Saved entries
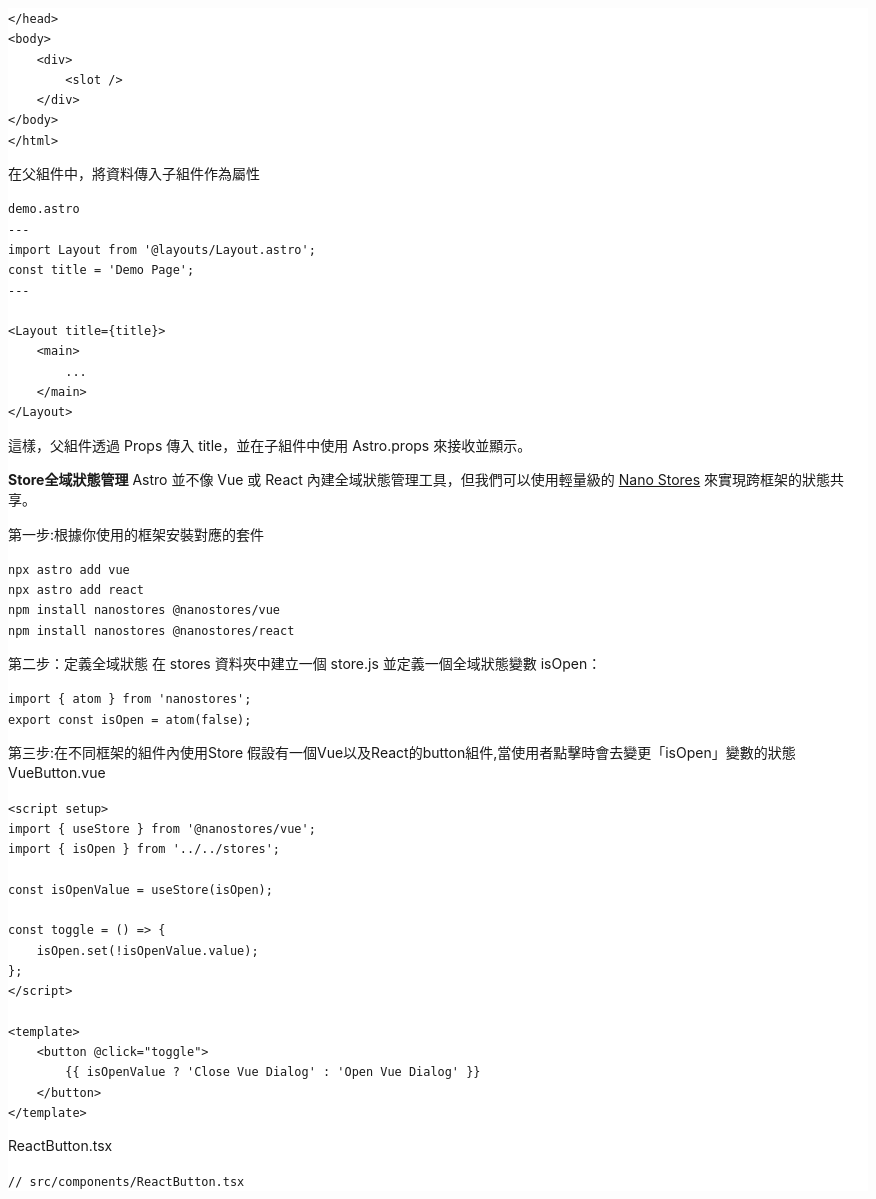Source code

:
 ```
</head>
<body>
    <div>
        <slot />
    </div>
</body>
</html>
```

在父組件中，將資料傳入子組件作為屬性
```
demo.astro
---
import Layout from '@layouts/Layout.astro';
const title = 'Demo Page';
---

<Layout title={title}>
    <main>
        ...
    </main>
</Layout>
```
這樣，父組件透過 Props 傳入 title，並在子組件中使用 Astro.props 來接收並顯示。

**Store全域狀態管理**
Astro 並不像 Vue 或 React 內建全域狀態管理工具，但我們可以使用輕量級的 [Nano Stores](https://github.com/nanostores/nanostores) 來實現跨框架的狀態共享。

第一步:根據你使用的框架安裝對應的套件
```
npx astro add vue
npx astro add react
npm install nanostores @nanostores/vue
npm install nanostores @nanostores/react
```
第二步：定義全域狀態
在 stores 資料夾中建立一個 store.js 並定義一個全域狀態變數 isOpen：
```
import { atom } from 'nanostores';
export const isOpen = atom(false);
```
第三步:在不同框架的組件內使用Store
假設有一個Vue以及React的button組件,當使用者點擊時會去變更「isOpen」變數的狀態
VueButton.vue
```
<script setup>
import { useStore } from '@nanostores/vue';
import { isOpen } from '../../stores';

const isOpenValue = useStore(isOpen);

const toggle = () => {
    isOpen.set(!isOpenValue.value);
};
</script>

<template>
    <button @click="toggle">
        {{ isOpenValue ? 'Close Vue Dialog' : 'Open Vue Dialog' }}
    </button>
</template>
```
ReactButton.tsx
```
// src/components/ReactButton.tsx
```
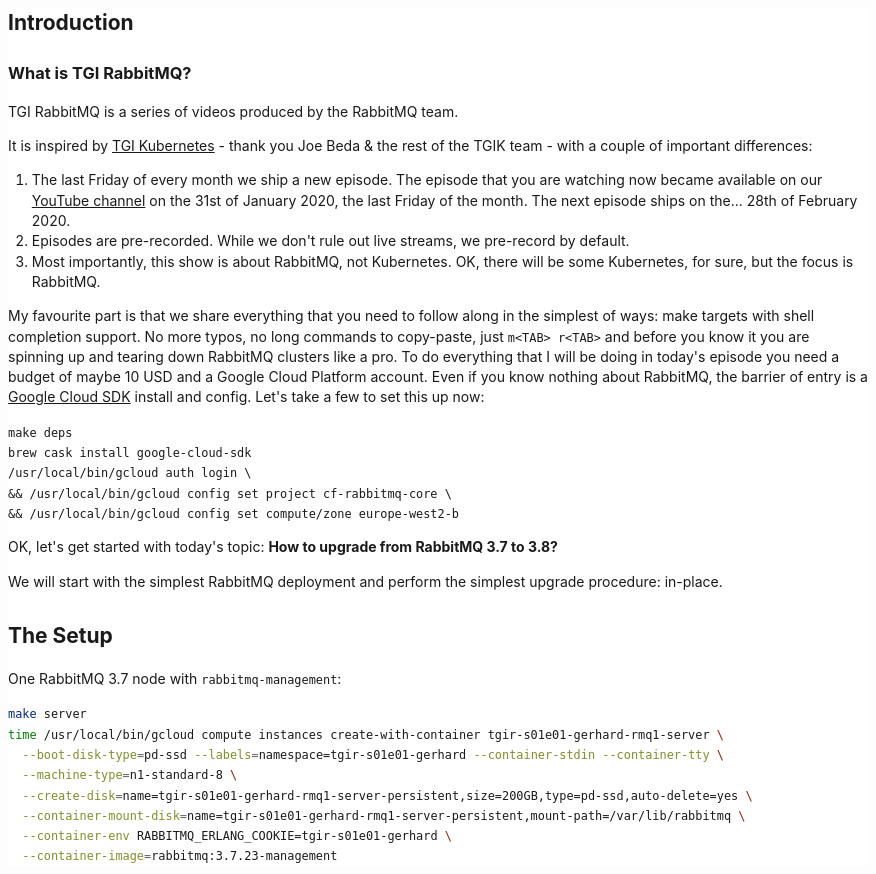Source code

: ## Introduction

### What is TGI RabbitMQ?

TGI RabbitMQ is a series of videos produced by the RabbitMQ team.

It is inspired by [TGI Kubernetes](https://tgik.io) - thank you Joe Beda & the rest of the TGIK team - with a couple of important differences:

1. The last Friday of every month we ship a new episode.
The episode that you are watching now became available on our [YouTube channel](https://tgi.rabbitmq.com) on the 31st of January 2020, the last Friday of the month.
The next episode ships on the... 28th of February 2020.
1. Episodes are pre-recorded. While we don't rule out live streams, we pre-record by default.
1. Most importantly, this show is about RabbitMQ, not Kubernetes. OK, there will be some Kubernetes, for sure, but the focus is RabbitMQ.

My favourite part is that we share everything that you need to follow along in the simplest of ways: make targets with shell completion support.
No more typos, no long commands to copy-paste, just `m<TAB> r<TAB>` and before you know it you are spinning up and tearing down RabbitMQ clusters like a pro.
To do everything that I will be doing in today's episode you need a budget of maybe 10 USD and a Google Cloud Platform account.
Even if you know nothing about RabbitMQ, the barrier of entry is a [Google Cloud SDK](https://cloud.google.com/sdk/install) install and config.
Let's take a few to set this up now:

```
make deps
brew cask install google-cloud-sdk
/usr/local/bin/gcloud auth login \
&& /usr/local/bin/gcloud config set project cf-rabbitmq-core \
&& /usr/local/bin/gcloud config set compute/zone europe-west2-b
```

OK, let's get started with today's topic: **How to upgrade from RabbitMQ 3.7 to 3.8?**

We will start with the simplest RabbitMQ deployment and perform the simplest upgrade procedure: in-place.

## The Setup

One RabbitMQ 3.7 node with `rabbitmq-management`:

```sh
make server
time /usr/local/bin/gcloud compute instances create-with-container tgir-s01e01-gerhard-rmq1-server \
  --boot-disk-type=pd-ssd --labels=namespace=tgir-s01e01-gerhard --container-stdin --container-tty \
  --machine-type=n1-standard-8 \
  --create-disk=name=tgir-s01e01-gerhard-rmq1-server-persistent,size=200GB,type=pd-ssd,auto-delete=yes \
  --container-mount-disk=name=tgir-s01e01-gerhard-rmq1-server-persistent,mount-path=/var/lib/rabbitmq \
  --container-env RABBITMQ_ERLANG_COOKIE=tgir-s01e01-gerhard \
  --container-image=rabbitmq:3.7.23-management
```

Activity.
Could the data be reproduced exactly, with the pictures omitted?

Exercise result.
Source code

:
 ```
</head>
<body>
    <div>
        <slot />
    </div>
</body>
</html>
```

在父組件中，將資料傳入子組件作為屬性
```
demo.astro
---
import Layout from '@layouts/Layout.astro';
const title = 'Demo Page';
---

<Layout title={title}>
    <main>
        ...
    </main>
</Layout>
```
這樣，父組件透過 Props 傳入 title，並在子組件中使用 Astro.props 來接收並顯示。

**Store全域狀態管理**
Astro 並不像 Vue 或 React 內建全域狀態管理工具，但我們可以使用輕量級的 [Nano Stores](https://github.com/nanostores/nanostores) 來實現跨框架的狀態共享。

第一步:根據你使用的框架安裝對應的套件
```
npx astro add vue
npx astro add react
npm install nanostores @nanostores/vue
npm install nanostores @nanostores/react
```
第二步：定義全域狀態
在 stores 資料夾中建立一個 store.js 並定義一個全域狀態變數 isOpen：
```
import { atom } from 'nanostores';
export const isOpen = atom(false);
```
第三步:在不同框架的組件內使用Store
假設有一個Vue以及React的button組件,當使用者點擊時會去變更「isOpen」變數的狀態
VueButton.vue
```
<script setup>
import { useStore } from '@nanostores/vue';
import { isOpen } from '../../stores';

const isOpenValue = useStore(isOpen);

const toggle = () => {
    isOpen.set(!isOpenValue.value);
};
</script>

<template>
    <button @click="toggle">
        {{ isOpenValue ? 'Close Vue Dialog' : 'Open Vue Dialog' }}
    </button>
</template>
```
ReactButton.tsx
```
// src/components/ReactButton.tsx
```
Source code

: ## Introduction

### What is TGI RabbitMQ?

TGI RabbitMQ is a series of videos produced by the RabbitMQ team.

It is inspired by [TGI Kubernetes](https://tgik.io) - thank you Joe Beda & the rest of the TGIK team - with a couple of important differences:

1. The last Friday of every month we ship a new episode.
The episode that you are watching now became available on our [YouTube channel](https://tgi.rabbitmq.com) on the 31st of January 2020, the last Friday of the month.
The next episode ships on the... 28th of February 2020.
1. Episodes are pre-recorded. While we don't rule out live streams, we pre-record by default.
1. Most importantly, this show is about RabbitMQ, not Kubernetes. OK, there will be some Kubernetes, for sure, but the focus is RabbitMQ.

My favourite part is that we share everything that you need to follow along in the simplest of ways: make targets with shell completion support.
No more typos, no long commands to copy-paste, just `m<TAB> r<TAB>` and before you know it you are spinning up and tearing down RabbitMQ clusters like a pro.
To do everything that I will be doing in today's episode you need a budget of maybe 10 USD and a Google Cloud Platform account.
Even if you know nothing about RabbitMQ, the barrier of entry is a [Google Cloud SDK](https://cloud.google.com/sdk/install) install and config.
Let's take a few to set this up now:

```
make deps
brew cask install google-cloud-sdk
/usr/local/bin/gcloud auth login \
&& /usr/local/bin/gcloud config set project cf-rabbitmq-core \
&& /usr/local/bin/gcloud config set compute/zone europe-west2-b
```

OK, let's get started with today's topic: **How to upgrade from RabbitMQ 3.7 to 3.8?**

We will start with the simplest RabbitMQ deployment and perform the simplest upgrade procedure: in-place.

## The Setup

One RabbitMQ 3.7 node with `rabbitmq-management`:

```sh
make server
time /usr/local/bin/gcloud compute instances create-with-container tgir-s01e01-gerhard-rmq1-server \
  --boot-disk-type=pd-ssd --labels=namespace=tgir-s01e01-gerhard --container-stdin --container-tty \
  --machine-type=n1-standard-8 \
  --create-disk=name=tgir-s01e01-gerhard-rmq1-server-persistent,size=200GB,type=pd-ssd,auto-delete=yes \
  --container-mount-disk=name=tgir-s01e01-gerhard-rmq1-server-persistent,mount-path=/var/lib/rabbitmq \
  --container-env RABBITMQ_ERLANG_COOKIE=tgir-s01e01-gerhard \
  --container-image=rabbitmq:3.7.23-management
```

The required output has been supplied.